Pull out each line in the listing below that contains the word "left".

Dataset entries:
+ + + + + + +

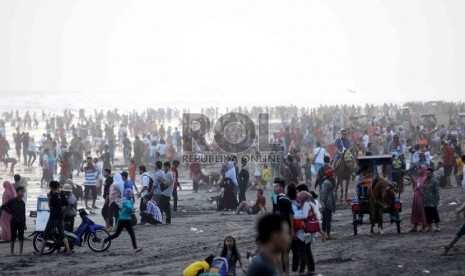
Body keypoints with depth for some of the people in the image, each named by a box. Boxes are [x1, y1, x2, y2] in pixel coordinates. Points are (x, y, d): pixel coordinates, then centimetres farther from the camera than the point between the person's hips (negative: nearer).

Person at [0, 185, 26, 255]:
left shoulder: (22, 203, 10)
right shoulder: (12, 201, -5)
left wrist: (24, 224, 12)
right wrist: (10, 213, -8)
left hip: (21, 222, 4)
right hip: (14, 221, -4)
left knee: (21, 237, 3)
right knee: (13, 237, -2)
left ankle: (21, 251, 9)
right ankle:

+ + + + + + +

:: SOLVED PROBLEM ::
left shoulder: (22, 203, 10)
left wrist: (24, 224, 12)
left hip: (21, 222, 4)
left knee: (21, 237, 3)
left ankle: (21, 251, 9)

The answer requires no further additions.